Bill Cosby the Hero

By David Mills Published on April 27, 2018

He lived in my town for a while, which we thought was kind of cool, since he was so famous and so loved. Bill Cosby worked on a doctorate in education at the University of Massachusetts. Friends would excitedly report the rare Cosby sighting. We had America’s beloved uncle in town.

Who was, it turns out, a sexual predator. A really horrible one. Yesterday a court convicted him of three felonies: “penetration with lack of consent, penetration while unconscious, and penetration after administering an intoxicant.” That’s just one woman, among the 50-some who say he did the same thing to them. The New York Times noted that “In recent years, Mr. Cosby, 80, had admitted to decades of philandering, and to giving quaaludes to women as part of an effort to have sex.”

And he was America’s beloved uncle. Look at the headline of this story from June, 2014, fewer than four years ago: “Bill Cosby Tops List of Most Admired Fathers in America According to New Poll.”

Cosby’s real history offers a lesson, but it’s not an easy one. Don’t believe the world’s story. Don’t take its heroes as your heroes. Question what the world tells you, and don’t take the public image at face value. Don’t, for example, assume America’s uncle and most admired father lives a virtuous life.

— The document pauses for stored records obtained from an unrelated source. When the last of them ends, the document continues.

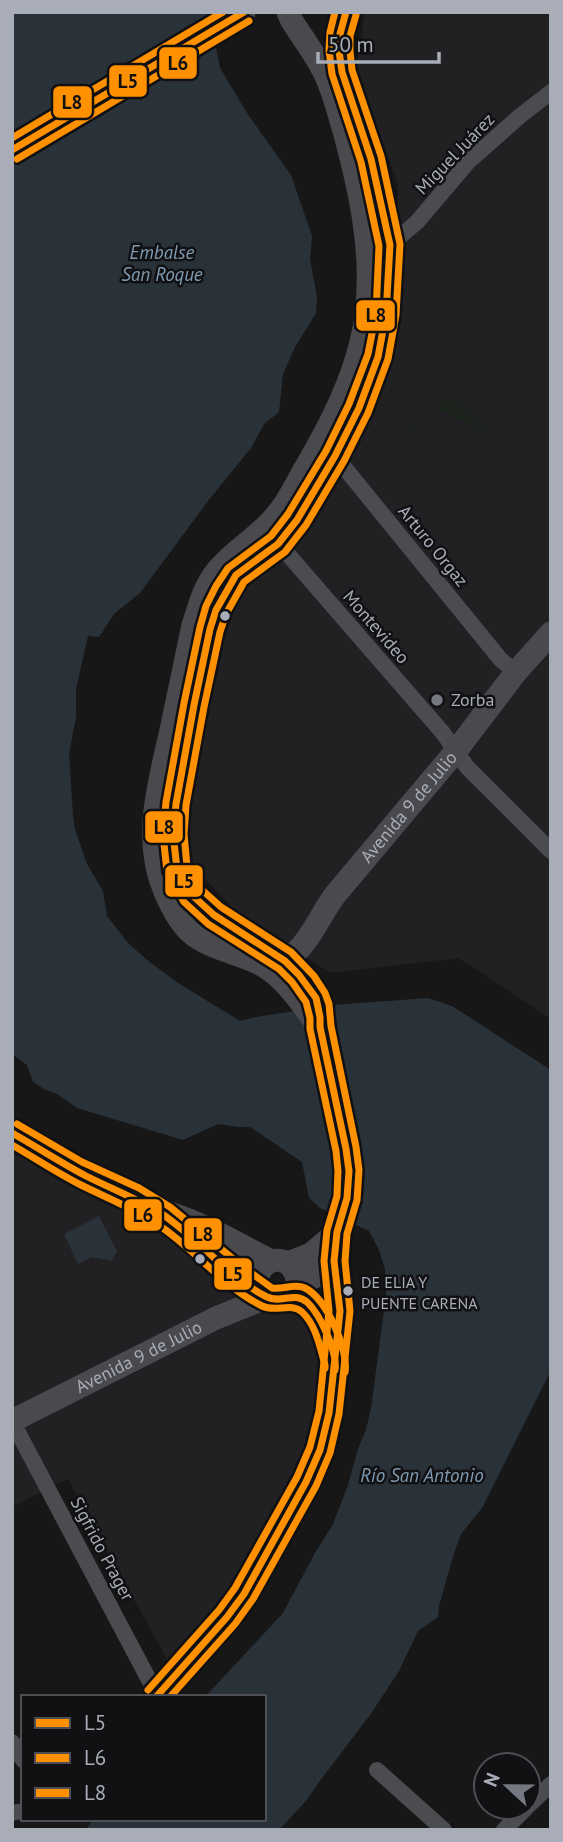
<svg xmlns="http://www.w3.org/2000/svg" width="563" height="1842" font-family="'PT Sans',sans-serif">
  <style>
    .built { fill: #212123 }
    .green { fill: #1d241e }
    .water { fill: #2a3239 }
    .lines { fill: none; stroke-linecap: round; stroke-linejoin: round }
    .minor { stroke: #4b4c50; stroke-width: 16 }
    .secondary { stroke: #4a4a4e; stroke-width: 23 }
    .bus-1-casing { stroke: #111113; stroke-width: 12 }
    .bus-2-casing { stroke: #111113; stroke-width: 12 }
    .bus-3-casing { stroke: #111113; stroke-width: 12 }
    .bus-1 { stroke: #ff9000; stroke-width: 7 }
    .bus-2 { stroke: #ff9000; stroke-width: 7 }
    .bus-3 { stroke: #ff9000; stroke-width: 7 }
    .bus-dot { fill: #a8adb8; stroke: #111113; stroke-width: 2.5 }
    .poi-dot { fill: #757880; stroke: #111113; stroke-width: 2.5 }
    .labels { text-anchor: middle; stroke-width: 5; stroke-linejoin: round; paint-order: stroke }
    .bus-label { font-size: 16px; fill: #a8adb8; stroke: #111113; text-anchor: start }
    .street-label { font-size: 18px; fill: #a8adb8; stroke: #111113 }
    .poi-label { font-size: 18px; fill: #a8adb8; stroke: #111113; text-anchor: start }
    .water-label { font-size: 19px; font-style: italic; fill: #7f9bb3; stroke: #111113 }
    .line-badge { stroke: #111113; stroke-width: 2.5 }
    .pale-badge-label { font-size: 19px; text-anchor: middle; font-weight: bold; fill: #111 }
  </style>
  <rect width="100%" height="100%" fill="#171717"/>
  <path class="built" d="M 365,12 L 551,12 L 551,1019 L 459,958 L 330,973 L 232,908 L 194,866 L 184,836 L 216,659 L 232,605 L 307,522 L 396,289 L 398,185 L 356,68 Z
    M 12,1145 L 124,1205 L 241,1290 L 304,1314 L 322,1359 L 320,1389 L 300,1471 L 235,1582 L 168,1661 L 68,1479 L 12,1507 Z"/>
  <path class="green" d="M 451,397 L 495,435 L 435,409 L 412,432 L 413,435 L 408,436 L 411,433 L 407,433 L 440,402 Z"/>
  <path class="water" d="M 12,12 L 209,12 L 220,68 L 249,116 L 291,175 L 312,236 L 310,259 L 317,297 L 316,313 L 295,347 L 283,374 L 279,412 L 264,424 L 251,448 L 208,501 L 140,593 L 114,614 L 99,637 L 88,636 L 76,689 L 76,717 L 69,754 L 73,815 L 75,829 L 87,864 L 103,891 L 107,916 L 129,944 L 146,959 L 175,981 L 240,1021 L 256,1017 L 333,1005 L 428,998 L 452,1006 L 551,1070 L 551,1370 L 482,1508 L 461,1534 L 454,1553 L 439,1606 L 438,1617 L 418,1631 L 399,1671 L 370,1715 L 322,1778 L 305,1802 L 279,1830 L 86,1830 L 93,1819 L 264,1819 L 264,1697 L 205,1697 L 283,1613 L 315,1553 L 333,1524 L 347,1488 L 359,1446 L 366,1430 L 371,1408 L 386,1296 L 385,1269 L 379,1250 L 369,1231 L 320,1208 L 309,1198 L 302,1162 L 250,1127 L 237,1127 L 218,1124 L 183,1140 L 77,1108 L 57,1094 L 44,1089 L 33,1082 L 27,1065 L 12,1054 Z
    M 99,1216 L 117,1251 L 112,1261 L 92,1257 L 78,1264 L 64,1234 Z"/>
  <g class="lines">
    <path class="minor" d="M 384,243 L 390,245 L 417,222 L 468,162 L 520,116 L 551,92
      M 329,452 L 335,456 L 501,660 L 516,672
      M 272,536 L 443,733 L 467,767 L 551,851
      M 289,1295 C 320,1297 326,1334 334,1358
      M 12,1421 L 157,1695
      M 156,1697 L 227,1617 L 244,1594 L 306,1482 L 320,1450 L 329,1413 L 339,1330 L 340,1311 L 335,1277 L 335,1252
      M 12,1742 L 23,1760
      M 377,1770 L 444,1830
      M 528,1806 L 551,1784
      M 12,1813 L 23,1811
      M 504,1830 L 527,1807"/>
    <g class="secondary">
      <path d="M 288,12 L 292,21 C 302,37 314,53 323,70 C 333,89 338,111 344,131 C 360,190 374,253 366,315 C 359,371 331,424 303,472 C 295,486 288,501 278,513 C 261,536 234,549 216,572 C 204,587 199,607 193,625 C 186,660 178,695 171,730 C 159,784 142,839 165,892 C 171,906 179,922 190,932 C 209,949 236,952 258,963 C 284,976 300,1002 317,1024"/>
      <path d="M 12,150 L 244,12"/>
      <path id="s1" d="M 271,964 C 305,959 316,920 335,895 L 456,751 L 516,672 L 551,633"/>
      <path d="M 12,1133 L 85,1175 L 148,1205 L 189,1220 L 218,1233 L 271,1261"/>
      <path d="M 174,1223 C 204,1243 230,1269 260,1291 C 264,1294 268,1298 273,1299 C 281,1300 288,1297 293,1291 C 297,1285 298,1277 294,1271 C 282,1247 246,1267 262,1292"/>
      <path d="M 288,1263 L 311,1254 L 337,1232"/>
      <path d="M 295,1287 L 314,1277 L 324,1268 L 333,1255 L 336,1246 L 337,1232 L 344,1213 L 349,1184 L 346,1149 L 320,1027 C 323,999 305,978 285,961 L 234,929 L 214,915 L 193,896 L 184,883 L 177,869 L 173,834 L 176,804 L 194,705 L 210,629 L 216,610 L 225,592 L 236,575 L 278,544 L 297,520 L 335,456 L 359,408 L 378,357 L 386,314 L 390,245 L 371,159 L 342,72 L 339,51 L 340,34 L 346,12"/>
      <path id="s2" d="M 12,1421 L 216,1318 L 268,1297"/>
    </g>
    <defs>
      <path id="bus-1" d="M 12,150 L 244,12
        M 12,1133 C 37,1147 61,1163 86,1176 C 112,1189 138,1199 162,1214 C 198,1238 230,1279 267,1297 C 281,1304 294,1291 307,1302 C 320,1314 338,1353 335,1370
        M 156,1697 L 227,1617 L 244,1594 L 306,1482 L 320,1450 L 329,1413 L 340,1311 L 334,1261 L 337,1232 L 347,1198 L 349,1171 L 346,1149 L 320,1027 L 320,1017 L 316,998 L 299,975 L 285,961 L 214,915 L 193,896 L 177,869 L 173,834 L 176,804 L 194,705 L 210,629 L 216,610 L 236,575 L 278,544 L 297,520 L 335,456 L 359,408 L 378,357 L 386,314 L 390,245 L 371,159 L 342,72 L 339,51 L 340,34 L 346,12"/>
      <path id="bus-2" d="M 17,159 L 249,21
        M 12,1145 C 35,1158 57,1173 81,1185 C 107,1198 133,1208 157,1224 C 194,1248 222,1286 262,1306 C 276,1313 291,1302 302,1312 C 316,1325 320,1347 325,1365 L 325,1368
        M 170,1697 L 235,1624 L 253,1599 L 316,1486 L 330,1453 L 339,1414 L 350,1311 L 345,1261 L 347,1234 L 357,1200 L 359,1170 L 356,1147 L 331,1026 L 329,1004 L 325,993 L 314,976 L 291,952 L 221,907 L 201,889 L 187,866 L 184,834 L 186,805 L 204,707 L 220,632 L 226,614 L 244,582 L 285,552 L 306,525 L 344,461 L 368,413 L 388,359 L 396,315 L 400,244 L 381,156 L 352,70 L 350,51 L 350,36 L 356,15"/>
      <path id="bus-3" d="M 12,138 L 223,12
        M 17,1124 L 82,1162 L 139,1188 L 170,1207 L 243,1267 L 272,1288 C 283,1290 294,1283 305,1288 C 326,1298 349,1350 345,1372
        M 148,1690 L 219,1610 L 235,1588 L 297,1477 L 310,1447 L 319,1411 L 329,1311 L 324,1261 L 327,1230 L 337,1196 L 338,1171 L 336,1151 L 310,1029 L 310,1018 L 306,1002 L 292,982 L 279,969 L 208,924 L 184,902 L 167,872 L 163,834 L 166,802 L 184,703 L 200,627 L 206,606 L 216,586 L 228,568 L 271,536 L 288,514 L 326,451 L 349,404 L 368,354 L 376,313 L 379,246 L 361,162 L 332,74 L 329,50 L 330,32 L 335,12"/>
    </defs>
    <use href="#bus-1" class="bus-1-casing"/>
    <use href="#bus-2" class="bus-2-casing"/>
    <use href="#bus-3" class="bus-3-casing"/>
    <use href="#bus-1" class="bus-1"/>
    <use href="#bus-2" class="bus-2"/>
    <use href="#bus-3" class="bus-3"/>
  </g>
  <g class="bus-dot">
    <circle cx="225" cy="616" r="6"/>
    <circle cx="200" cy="1259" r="6"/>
    <circle cx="348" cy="1291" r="6"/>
  </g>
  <circle class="poi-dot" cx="437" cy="700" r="7"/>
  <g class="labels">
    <g class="bus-label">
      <text x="361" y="1288">DE ELIA Y<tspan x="361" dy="21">PUENTE CARENA</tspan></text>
    </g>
    <g class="street-label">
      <text transform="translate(455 154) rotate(-46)" y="6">Miguel Juárez</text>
      <text transform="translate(433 546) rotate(51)" y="6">Arturo Orgaz</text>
      <text transform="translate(376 627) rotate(49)" y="6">Montevideo</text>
      <text dy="6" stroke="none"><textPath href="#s1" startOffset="212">Avenida 9 de Julio</textPath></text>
      <text dy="6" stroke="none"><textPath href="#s2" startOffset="142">Avenida 9 de Julio</textPath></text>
      <text transform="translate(102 1549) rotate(62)" y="6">Sigfrido Prager</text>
    </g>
    <g class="poi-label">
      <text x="451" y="706">Zorba</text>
    </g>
    <g class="water-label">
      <text x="162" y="259">Embalse<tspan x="162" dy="22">San Roque</tspan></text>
      <text x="422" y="1482">Río San Antonio</text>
    </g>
  </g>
  <g class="line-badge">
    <rect x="158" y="46" width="40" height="34" rx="7" fill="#ff9000"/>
    <rect x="108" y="64" width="40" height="34" rx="7" fill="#ff9000"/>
    <rect x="52" y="85" width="41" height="34" rx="7" fill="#ff9000"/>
    <rect x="355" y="299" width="41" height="33" rx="7" fill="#ff9000"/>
    <rect x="144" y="810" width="40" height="34" rx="7" fill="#ff9000"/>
    <rect x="164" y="864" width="40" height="34" rx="7" fill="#ff9000"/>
    <rect x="123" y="1198" width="40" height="34" rx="7" fill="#ff9000"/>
    <rect x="183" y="1217" width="40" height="34" rx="7" fill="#ff9000"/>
    <rect x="213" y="1257" width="40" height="34" rx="7" fill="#ff9000"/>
  </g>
  <g class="pale-badge-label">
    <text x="178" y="70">L6</text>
    <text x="128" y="88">L5</text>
    <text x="72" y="109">L8</text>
    <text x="376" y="322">L8</text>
    <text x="164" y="834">L8</text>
    <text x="184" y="888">L5</text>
    <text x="143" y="1222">L6</text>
    <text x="203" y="1241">L8</text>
    <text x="233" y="1281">L5</text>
  </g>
  <rect width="563" height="1842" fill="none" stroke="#a8adb8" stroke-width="28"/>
  <rect x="21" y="1695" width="245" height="126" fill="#111113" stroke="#4d4f55" stroke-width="2"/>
  <rect x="35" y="1718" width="35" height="10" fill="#ff9000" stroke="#4d4f55" stroke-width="2"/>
  <text x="84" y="1730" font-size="21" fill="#a8adb8">L5</text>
  <rect x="35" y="1753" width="35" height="10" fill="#ff9000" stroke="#4d4f55" stroke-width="2"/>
  <text x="84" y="1765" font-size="21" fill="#a8adb8">L6</text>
  <rect x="35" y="1788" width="35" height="10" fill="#ff9000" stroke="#4d4f55" stroke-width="2"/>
  <text x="84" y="1800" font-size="21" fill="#a8adb8">L8</text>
  <g transform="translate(507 1786) rotate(292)"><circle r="33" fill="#111113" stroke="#4d4f55" stroke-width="2"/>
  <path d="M0-5L12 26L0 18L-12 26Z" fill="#757880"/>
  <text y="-10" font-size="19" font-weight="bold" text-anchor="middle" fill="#a8adb8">N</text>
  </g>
  <path d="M318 52v10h121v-10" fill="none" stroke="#a8adb8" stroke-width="3.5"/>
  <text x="328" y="52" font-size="21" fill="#a8adb8" stroke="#111113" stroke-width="5" paint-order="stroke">50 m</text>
</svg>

Look at the world’s story a lot more cynically than you’d like to. Because what we see is only a picture, created by people who tell lies for a living.

The World’s Story

The world lies. Consciously, purposely, unabashedly, psychopathically. A massive, sophisticated, utterly unprincipled industry works without stopping to make you believe things that are not true. That wicked people are lovely people, for example. Vast amounts of money are to be made through creating public heroes. Vast amounts of power are to be gained. A lot of people invest themselves in making sure you believe those “heroes” truly live heroically.

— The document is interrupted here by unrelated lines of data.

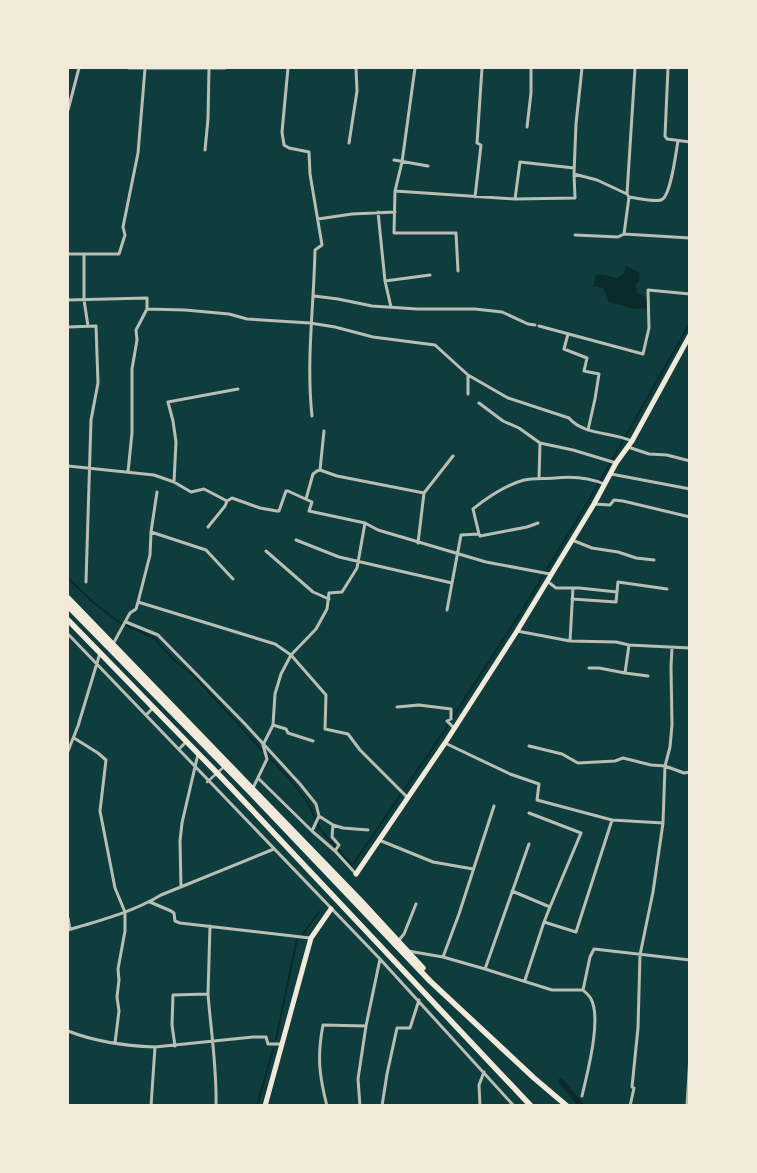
<svg xmlns="http://www.w3.org/2000/svg" width="757" height="1173" font-family="'IBM Plex Sans',sans-serif">
<style>
.water{fill:#0a2a2b}
.lines{fill:none;stroke-linecap:round;stroke-linejoin:round}
.stream{stroke:#0a2a2b;stroke-width:2}
.canal{stroke:#0a2a2b;stroke-width:5.5}
.pedestrian{stroke:#b8beb3;stroke-width:2.5}
.minor{stroke:#b8beb3;stroke-width:3}
.secondary{stroke:#f1e9da;stroke-width:5}
.trunk{stroke:#f1e9da;stroke-width:5.5}
</style>
<rect width="100%" height="100%" fill="#0f3d3e"/>
<!-- water -->
<path class="water" d="M627,266L640,273L639,281L636,285L637,293L648,298L649,306L647,308L635,309L609,302L603,288L594,286L595,276C603,272 609,277 617,278L624,273L625,267Z"/>
<g class="lines">
<!-- stream -->
<path class="stream" d="M68,578L94,603L119,622L154,638L173,659L194,676L263,751
M451,720L521,612L592,495L690,323
M267,755L289,778L308,803L320,829L352,865
M354,863L449,724
M302,935L319,912
M276,1039L297,939
M257,1106L273,1049"/>
<!-- canal -->
<path class="canal" d="M561,1081L582,1106"/>
<!-- pedestrian -->
<path class="pedestrian" d="M207,782L225,766"/>
<!-- minor -->
<path class="minor" d="M129,68H225
M288,68L282,132L284,145L289,148L309,152L310,174L322,245L315,250C314,305 306,360 312,416
M415,68L402,162L395,191L394,233H456L458,271
M582,68L576,124L574,174L597,180L627,194L629,197C637,198 654,202 661,200C671,197 676,151 678,141
M668,68L665,136L667,139L690,142
M68,110L79,68
M527,127L531,93V68
M349,143L357,91L356,68
M205,150L208,119L209,68
M394,160L428,166
M395,191L515,199L575,198L574,174
M627,194L635,68
M475,197L481,145L477,143L482,68
M515,199L520,162L574,168
M378,212L385,281L391,307
M318,219L352,214L395,212
M624,234L629,197
M575,235L618,237L624,234L690,238
M68,254H119L125,235L123,227L138,153L145,69
M84,255V300L88,326
M385,281L430,275
M314,296L338,299L372,306L417,309H475L502,312L528,324L535,325
M68,300L147,298V309L136,330L137,340L132,369V433L128,472
M147,309L185,310L229,314L247,319L310,323L335,327L373,337L435,345L468,375L508,398L569,418C583,435 612,432 632,441
M539,326L643,354L649,328L648,290L690,294
M68,327L96,326L98,383L91,420L86,582
M568,334L564,349L587,358L584,371L599,374L595,399L588,430
M468,376V394
M479,403L503,421L519,428L540,443L573,450L616,463
M628,447L649,454L667,455L690,461
M68,466L154,475L174,482L191,492L204,489L227,501L232,498L260,508L277,511H279L286,491H288L312,502L309,511L365,523L378,530L486,562L550,574
M320,470L324,431
M611,474L690,489
M539,479L540,443
M174,482L176,442L173,421L168,402L238,389
M306,499L313,474L317,471L320,470L337,476L424,493
M594,504L610,505L614,500L623,501L690,517
M208,527L225,506L227,501
M151,532L206,550L233,579
M479,534L473,509C488,497 506,485 524,480C534,478 545,479 555,478C573,476 588,477 604,484
M296,540L339,557L452,583L461,535L479,534L480,536L527,527L538,523
M572,540L592,548L618,552L636,558L654,560
M418,543L424,493L453,456
M266,551L313,592L329,599
M547,581L556,588H579L617,592
M572,599L616,602L618,582L667,589
M138,602L150,555L151,532L157,492
M447,610L452,583
M126,622L158,635L206,684L246,725L300,784L316,804L319,816L312,831L259,779
M517,631L570,641L616,642L629,645L690,648
M68,634L380,959L514,1106
M570,641L573,588
M113,644L130,613L136,609L138,602L275,644L291,655L326,695L325,729L348,734L360,750L408,798
M589,668H599L625,673L629,645
M625,673L648,676
M397,707L419,705L451,709V719L447,721L454,728
M146,715L153,708
M273,725L286,729L288,733L313,741
M74,738L98,753L106,760L100,811L115,888L125,912V931L118,969L119,980L117,997L119,1011L115,1043
M445,743L510,774L539,784L537,800L612,820L663,823
M529,746L562,754L578,763L615,761L623,758L651,765L665,766L684,773L690,772
M179,749L186,742
M68,751L78,726L100,653
M253,788L267,759L263,745L273,725L275,694L281,674L291,655L316,629L327,609L329,593L342,592L357,568L365,523
M529,813L581,833L550,907
M319,816L333,825L332,837L339,845L335,851
M333,825L343,828L368,830
M312,831L335,851L356,874
M379,840L433,862L473,869
M181,887L180,841L182,823L198,754
M512,891L550,907L544,922L576,932L612,820
M150,902L171,911L174,913L175,921L180,923L310,938
M68,918L70,929
M68,930C99,921 133,912 161,895L274,849
M399,940L404,934L416,904
M408,951L443,957L485,969L552,990H583L590,957L594,949L690,960
M443,957L459,914L494,806
M485,969L529,844
M525,980L544,922
M208,994C211,1032 217,1068 216,1106
M68,1031C96,1042 126,1046 155,1047
M175,1046L172,1025L173,995L208,994L210,926
M582,1096C587,1074 602,1019 591,999C590,996 586,993 583,990
M151,1106L155,1047L253,1037H266L268,1044H282
M327,1106C319,1075 317,1056 323,1025L366,1026
M360,1106L358,1079L366,1026L380,959
M382,1106L387,1074L397,1028H410L419,1000
M480,1106L479,1085L484,1072
M630,1106L634,1088L632,1087L638,1028L640,955L653,892L663,823L665,766L670,747L672,725L671,667L672,648
M687,1106L690,1055"/>
<!-- secondary -->
<path class="secondary" d="M356,874L445,743L517,631L594,504L616,463L632,441L690,335
M265,1106L311,938L331,909"/>
<!-- trunk -->
<path class="trunk" d="M68,598L361,901L423,968
M68,606L250,792L430,981L534,1078L567,1106
M68,620L222,778L531,1106"/>
</g>
<!-- border -->
<rect width="757" height="1173" fill="none" stroke="#f1e9da" stroke-width="138"/>
</svg>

Worse, we invest ourselves. We want heroes. We want the same heroes everyone else has. You and I want to think nice thoughts about people. We don’t want to be cynical. People don’t like cynics. Imagine that in 2014 when America made Bill Cosby its favorite dad, you told your co-workers or your Bible study that we don’t know what he’s really like and that for all we know he could be a rapist. They’d call you a jerk or a crank. Bill Cosby? Everyone loves Bill Cosby!

You want to see how this works in Hollywood? Watch the classic Betty Davis movie All About Eve. Read histories of the movie industry like Scandals of Classic Hollywood. Look at how many people, including the industry’s best and brightest, covered up for Harvey Weinstein, and a lot of guys nearly as bad. Note how many of his enablers got away with it — Hi Meryl! — thanks to their expert spin doctors and a media who needs them.

Want to see how it works in politics? Look at my recent congressman Tim Murphy. A pro-life hero‚ right up to the day the local newspaper revealed that he wanted his girlfriend to abort their child. He was, by the way, cheating on his wife. When the girlfriend called him on his hypocrisy in making pro-life statements, he wrote back, “I’ve never written them. Staff does them. I read them and winced.” Turned out he was also notoriously abusive to his staff. But who knew? We thought he was one of the good guys. We could only see the image he and his people created.

Scripture Tells Us

Scripture teaches this, but we don’t really listen. As I said, no one wants to be a jerk or a crank. The Psalmist tells us, “Put not your trust in princes,” because they can’t be trusted. “Do not look on appearance or on stature,” or riches and public image, the Lord says in I Samuel. “Man looks on the outward appearance” and gets it wrong.

The famous passage in Isaiah we take as a prophecy of our Lord says He has “no form or majesty that we should look at him, and no beauty that we should desire him.” We wouldn’t even recognize the Son of God, because He doesn’t look the way we expect a superstar or a superhero to look. He looked even less like that on the Cross.

Jesus saw the same thing. He said to the great and good of His day: “Woe to you, scribes and Pharisees, hypocrites! For you are like whitewashed tombs, which outwardly appear beautiful, but within are full of dead people’s bones and all uncleanness.” That’s what He thought of the religious ruling class.

Don’t make heroes of the world’s heroes. Some will actually be heroes and some will be monsters like Bill Cosby. You won’t know which is which. The world is that good at telling lies. God’s people live as strangers in a strange land, resident aliens, people who are just passing through. On the way, like the Israelites, we must keep ourselves free of the local gods, the local heroes.

We have our own. The Lord Himself. And all the great saints who’ve gone before us, and all the saints we know.